By Janet Barresi, State Superintendent of Public Instruction
Friday, Nov. 14, 2014

Good teachers are first good students.

Pass Plus AcademyOver the past several months and during much of the last two years, Oklahoma State Department of Education (OSDE) instructional directors have taken professional development to thousands of Oklahoma teachers and school administrators in academies, workshops and trainings held in schools and CareerTech centers throughout the state.

The outcome is teachers who have greater understanding of the state’s academic standards and a renewed focus on how to translate these standards into evidence-based activities they can share with their students. The goal is students who attain mastery of their studies and ultimately are prepared for college and career.

"I learned to be more creative in finding or making 'thinking' problems,” one elementary math teacher said after a day at a PASS-Plus Academy.

"I loved the handouts and great momentum. I left with 4 pages of notes :)," wrote another teacher.

“I had fun in this interactive workshop. I feel like I learned many methods to help my writers,” wrote another.

More than 2,500 English and math educators from across Oklahoma have taken part in the regional PASS-Plus Academies. The workshops were designed to give teachers suggestions for enhancing instructional effectiveness while modeling how to increase rigor, relevance and resources using the state’s Priority Academic Student Skills (PASS) standards.

OSDE began the academies after the passage of legislation this year requiring Oklahoma’s PreK-12 teachers to use PASS standards for English language arts and mathematics through 2016. The state will develop new and stronger academic standards to go into effect in 2016.

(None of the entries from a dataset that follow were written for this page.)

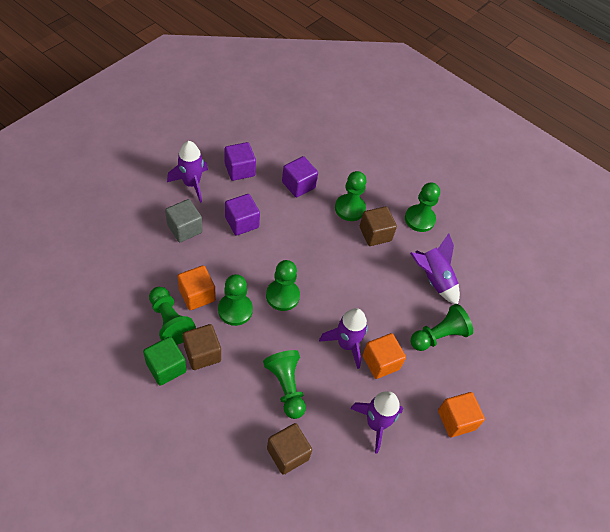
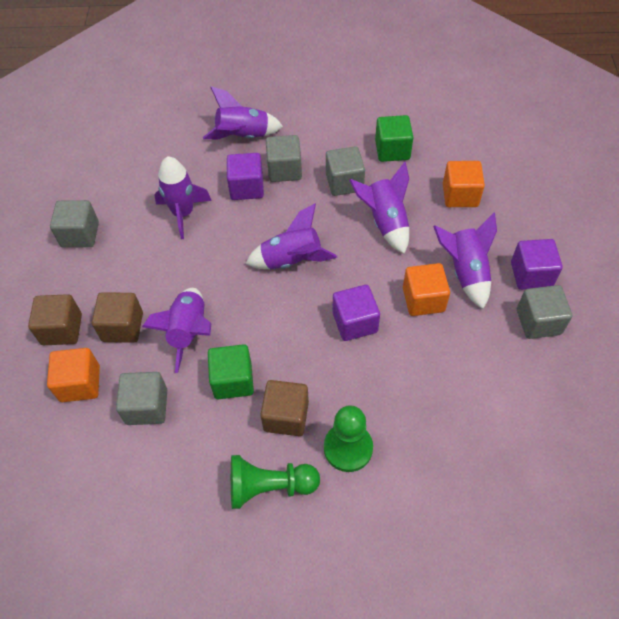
green cube: [143,337,187,386] = 1 -> [208,344,254,399] [375,115,413,162] = 2
green pawn: [149,287,196,345] [218,274,253,326] [263,350,306,419] [266,260,300,311] [335,171,367,221] [405,183,440,232] [411,304,473,351] = 7 -> [231,455,320,509] [324,405,373,472] = 2
grey cube: [165,199,203,242] = 1 -> [50,200,99,248] [116,372,167,425] [266,135,302,182] [326,146,365,196] [517,285,572,339] = 5
purple rocket: [167,141,208,203] [319,308,368,369] [350,391,403,454] [410,233,460,304] = 4 -> [142,288,211,373] [154,156,212,239] [203,87,283,139] [246,204,337,269] [349,162,409,254] [433,213,497,309] = 6

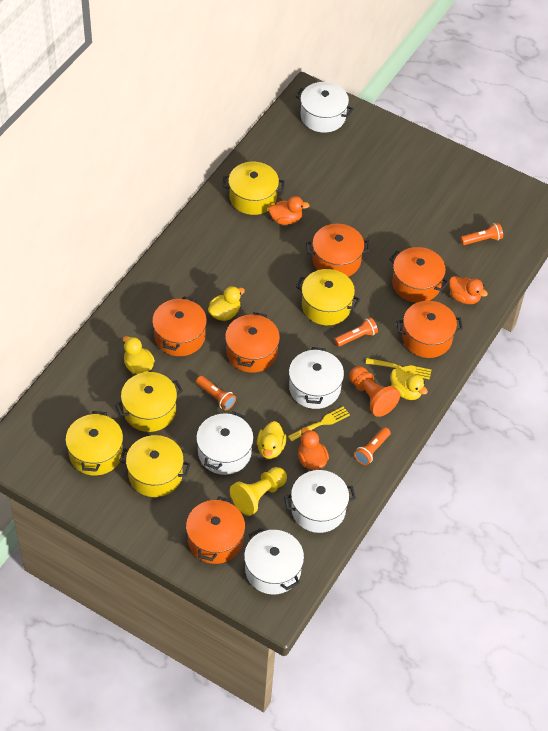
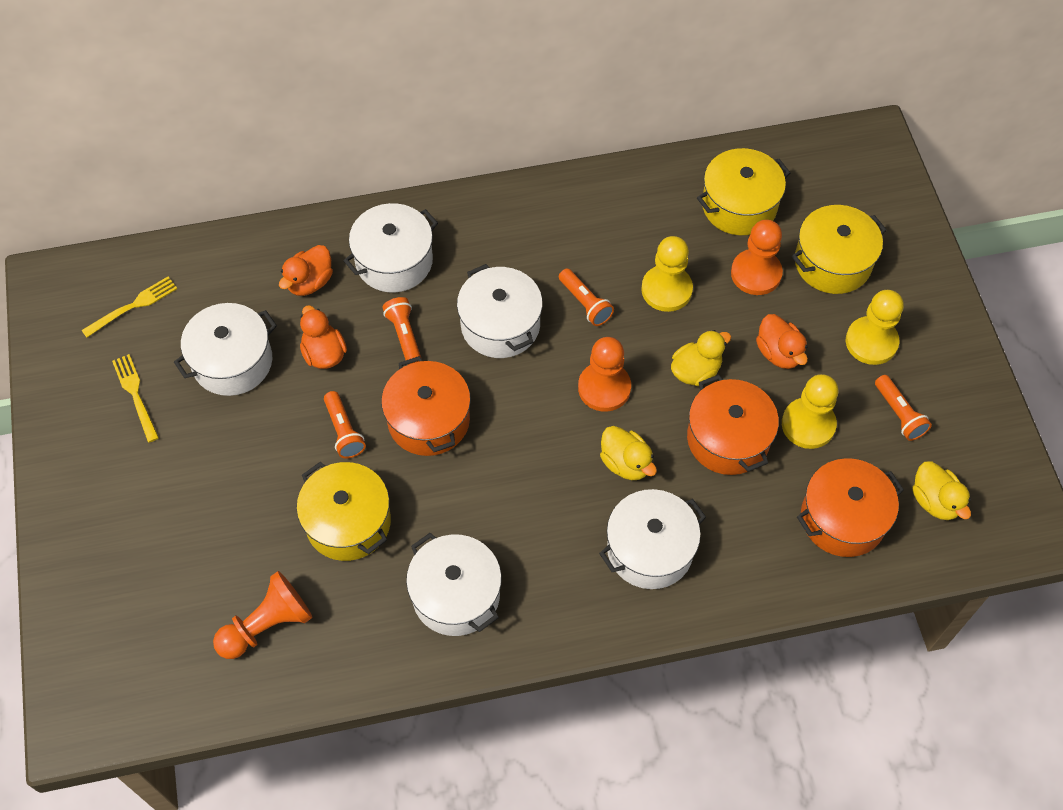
orange pawn: [349,366,400,417] = 1 -> [213,571,312,659] [578,337,631,412] [731,220,783,295] = 3
orange pot: [152,296,207,356] [186,496,245,564] [225,312,280,373] [306,224,370,277] [389,247,449,303] [396,301,463,358] = 6 -> [381,356,471,456] [687,375,779,475] [797,458,904,557] = 3
yellow duck: [123,336,155,374] [208,286,245,321] [257,421,287,459] [391,368,428,400] = 4 -> [600,426,657,480] [671,330,731,386] [912,461,971,520] = 3
yellow pawn: [230,467,287,516] = 1 -> [641,236,693,312] [782,374,838,449] [846,290,904,365] = 3
yellow pot: [65,411,123,475] [115,372,183,432] [119,435,191,497] [223,162,285,215] [296,269,360,325] = 5 -> [297,462,391,561] [697,148,791,235] [792,205,887,294] = 3

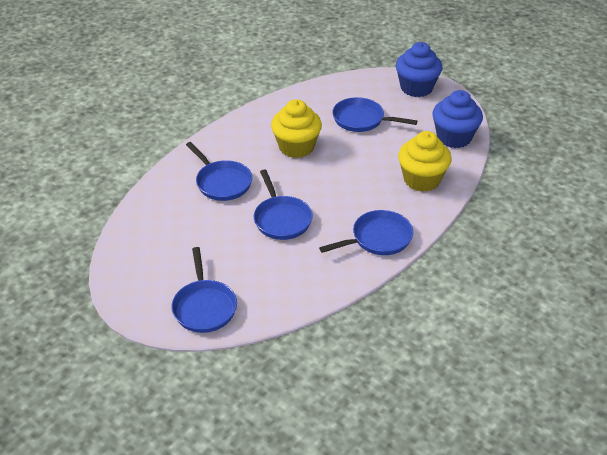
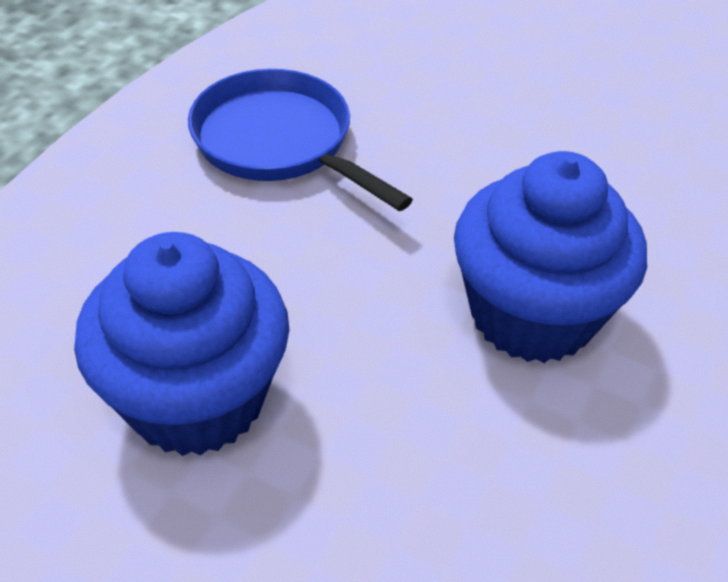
blue pan: [172,247,237,333] [186,142,252,201] [254,170,313,240] [319,210,413,255] [332,97,417,132] = 5 -> [188,69,413,211] = 1
yellow cupcake: [271,99,322,158] [398,131,451,192] = 2 -> none = 0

Also during the last few months, state science teachers have attended training on new academic standards for science, adopted by the state Legislature earlier this year. These academies have given teachers an in-depth look at the new content standards along with plenty of opportunities to practice hands-on activities they can use in their classrooms.

In September and October, secondary English, math, science and social studies teachers were invited to attend free Advanced Placement training. Math teachers learned problem-solving and Algebraic thinking. Science teachers created learner-centered classrooms. History teachers crafted historical arguments, and English teachers learned inquiry-based close reading and composition.

This is just a fraction of the work that is ongoing with the OSDE. Our instructional team is often on the road, bringing professional development opportunities close to classroom teachers across Oklahoma. All of this training is free for our educators.

The number of teachers who have taken part encourages us, and we are thrilled with their positive feedback.